# Work to complete
Only lines holding "mais" are needed; copy each of them from the data below.

# Entries supplied

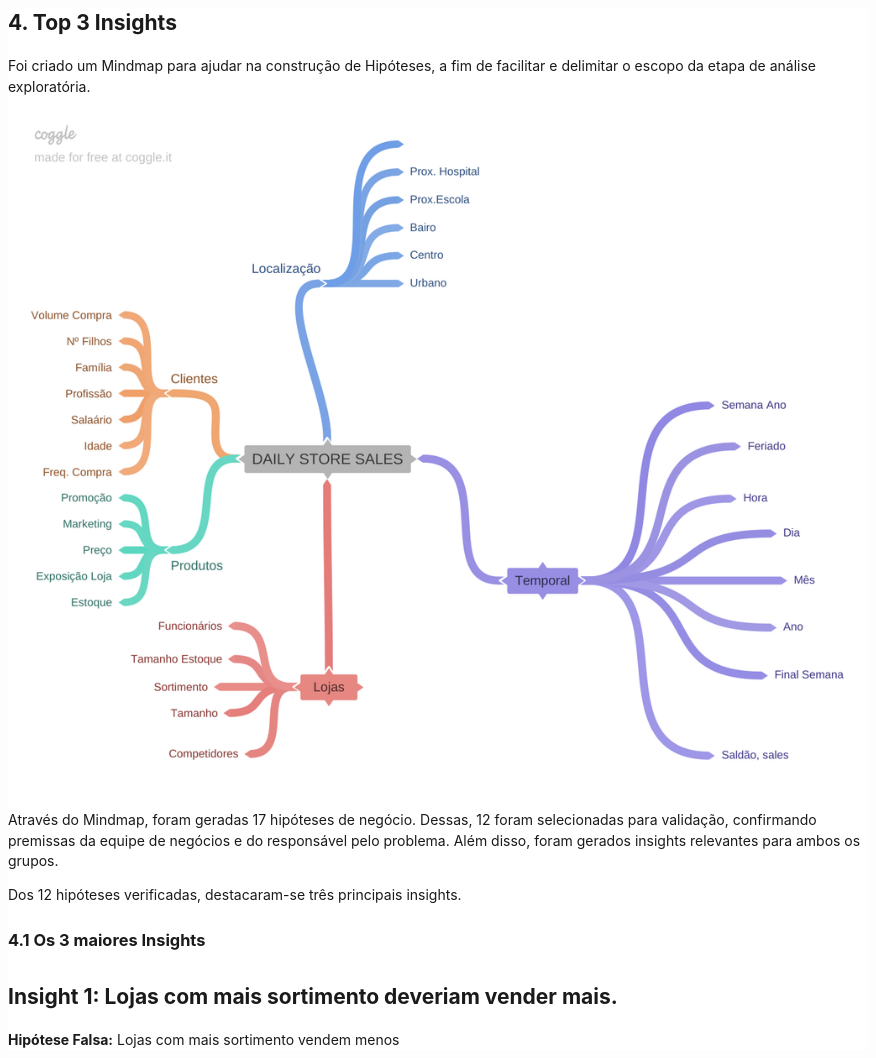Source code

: ## 4. Top 3 Insights
Foi criado um Mindmap para ajudar na construção de Hipóteses, a fim de facilitar e delimitar o escopo da etapa de análise exploratória.

![](img/MindMapHypothesis.png)

Através do Mindmap, foram geradas 17 hipóteses de negócio. Dessas, 12 foram selecionadas para validação, confirmando premissas da equipe de negócios e do responsável pelo problema. Além disso, foram gerados insights relevantes para ambos os grupos.

Dos 12 hipóteses verificadas, destacaram-se três principais insights.
### 4.1 Os 3 maiores Insights
## Insight 1: Lojas com mais sortimento deveriam vender mais.

**Hipótese Falsa:** Lojas com mais sortimento vendem menos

# Expected output
## Insight 1: Lojas com mais sortimento deveriam vender mais.
**Hipótese Falsa:** Lojas com mais sortimento vendem menos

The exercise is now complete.